Indeed, it now appears that every major problem facing humanity has actually been solved at least once, somewhere. Of course, problems are not always solved well. But if someone has found a good solution to all of these long-standing, difficult problems, then it means humanity does not need to discover anything new and human beings do not need to be perfected. It means that it is actually possible to create a good society if we just apply the solutions where they are needed most of the time, instead of only a tiny part of the time, as we do now.
Obviously, as any activist well knows, this is not a trivial task. There are many large and intertwined obstacles standing in our way, including an adverse power structure that envelops us all, pervasive ignorance, widespread destructive cultural conditioning, and extensive dysfunctional emotional conditioning, compounded by a severe lack of resources available to progressive activists. Still, tackling difficult problems is easier than solving insolvable puzzles or overcoming insurmountable barriers. Clearly, with enough effort, we can overcome these obstacles.

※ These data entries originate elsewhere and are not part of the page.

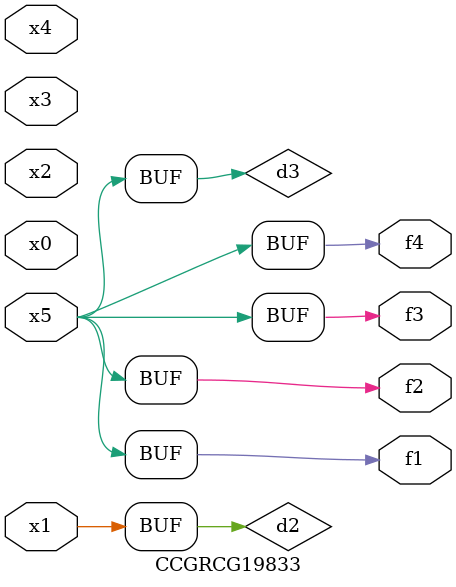
<source format=v>
module CCGRCG19833(
	input x0, x1, x2, x3, x4, x5,
	output f1, f2, f3, f4
);

	wire d1, d2, d3;

	not (d1, x5);
	or (d2, x1);
	xnor (d3, d1);
	assign f1 = d3;
	assign f2 = d3;
	assign f3 = d3;
	assign f4 = d3;
endmodule

</source>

For most of the last 25 years, those people who favor domination by a few have been in ascendancy over those who seek an egalitarian and cooperative society, making this a very dark time. But in the larger sweep of history, now is a time when centuries of dedicated effort by tens of thousands of social reformers could finally coalesce and make it possible at long last to create a good society. It is a time when humanity finally has the necessary knowledge and skills to be able to create the “beloved community.” We now know how to create a good society. Let’s do it.